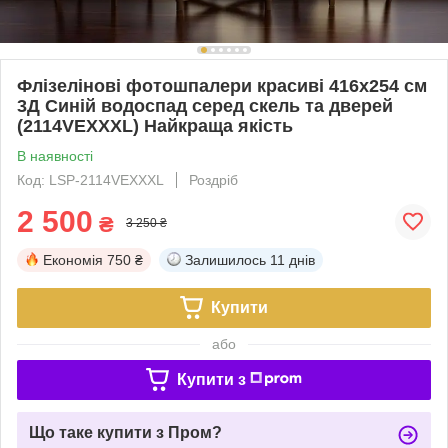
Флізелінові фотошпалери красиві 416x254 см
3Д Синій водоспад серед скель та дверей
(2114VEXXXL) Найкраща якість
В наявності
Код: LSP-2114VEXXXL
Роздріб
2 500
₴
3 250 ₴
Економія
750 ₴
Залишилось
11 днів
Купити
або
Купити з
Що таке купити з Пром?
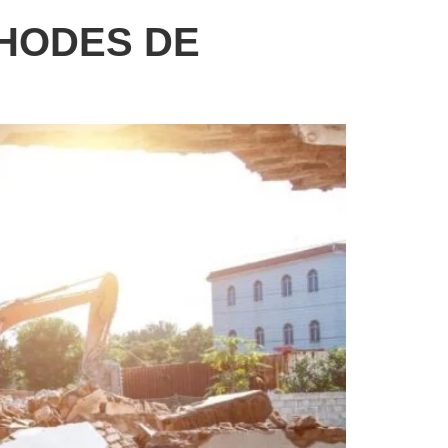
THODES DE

___

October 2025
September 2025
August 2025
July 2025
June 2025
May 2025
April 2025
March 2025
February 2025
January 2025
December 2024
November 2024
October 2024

___

Start with the line above that contains "October 2025" and stop after the line that contains "October 2024". Output those lines exactly, and only those.

October 2025
September 2025
August 2025
July 2025
June 2025
May 2025
April 2025
March 2025
February 2025
January 2025
December 2024
November 2024
October 2024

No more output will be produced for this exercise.